== Passage du texte ==

· · · · ·

Crise de la dette: la stratégie de la poussière sous le tapis

Le 24 mars 2011

Le sommet européen qui se réunit en ce moment devrait confirmer la mise en place d'une solidarité financière entre les États. Pourtant, il n'atteindra pas son but : résoudre le problème de la dette souveraine.

Les chefs d’État et de gouvernement de l’Union européenne se réunissent ce soir et demain pour acter la mise en place d’un dispositif de solidarité financière entre les États de la zone euro, et ainsi tenter de sortir l’euro de la crise de la dette souveraine.

Et malgré les derniers rebondissements liés à la démission du Premier ministre portugais, tout semble être sous contrôle. Par quelques artefacts financiers, le Portugal devenu insolvable pourra à nouveau s’endetter. Et l’Union européenne aura ainsi “sauvé” le pays de la faillite. Elle aura même sauvé l’euro.

En apparence, tout va bien. Pourtant, la crise de la dette n’a jamais été aussi loin d’être résolue.

Les spéculateurs n’y sont pour rien

Car, contrairement à l’idée que l’on peut se faire au premier abord, il ne s’agit pas d’une “crise financière de plus” dont les méchants spéculateurs seraient coupables.

· · · · ·

Prolongez l'article sur la crise de la dette à partir de sa dernière phrase. Les lignes ci-dessous n'ont aucun lien avec l'article sur la crise de la dette.

== Données fournies ==

· · · · ·

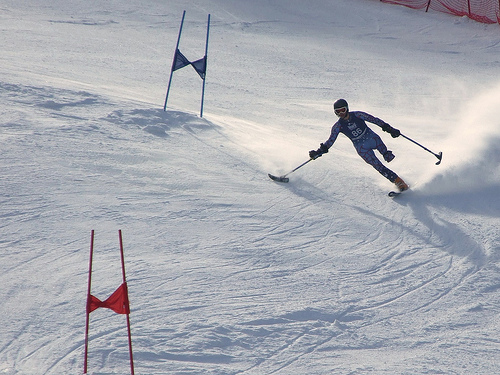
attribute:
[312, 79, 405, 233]
man — skiing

· · · · ·

== Résultat de l'exercice ==
Ces derniers, de même que les agences de notation, ne font que réagir mécaniquement à la situation catastrophique de certains pays : des pays très endettés dont les déficits chroniques et les faibles espoirs de croissances mettent en doute leur capacité à rembourser la dette qu’ils ont contractée. Et ce d’autant plus que, dans le cadre de l’euro, ces pays se sont formellement interdits de recourir à la planche à billet pour liquider leurs dettes.

La réaction des investisseurs n’est au fond pas très différente de celle du bon père de famille : lorsque le risque est trop fort, il ne prête pas son argent, ou pas à des taux faibles.

On est donc dans une crise bien différente de celles des subprimes qui avait exposé au grand jour les turpitudes du monde de la finance. Cette crise remet en cause les fondamentaux économiques du modèle de croissance des pays développés : l’endettement massif des États pour soutenir la croissance économique.

Cacher la dette sous le tapis

Les institutions européennes n’étaient pas configurées pour faire face à ce cas de figure. Du coup, on bricole des mécanismes dits de “stabilité financière”. Ainsi, plutôt que de s’endetter auprès des marchés, on permet aux États en difficultés (la Grèce, l’Irlande, et bientôt le Portugal) de s’endetter auprès d’un fonds garanti par les autres États européens. Le poids de la dette des États en difficulté est transféré des marchés vers d’autres États qui se financent auprès des marchés. Autrement dit, on cache ainsi la poussière sous le tapis… pour ne surtout pas changer le système.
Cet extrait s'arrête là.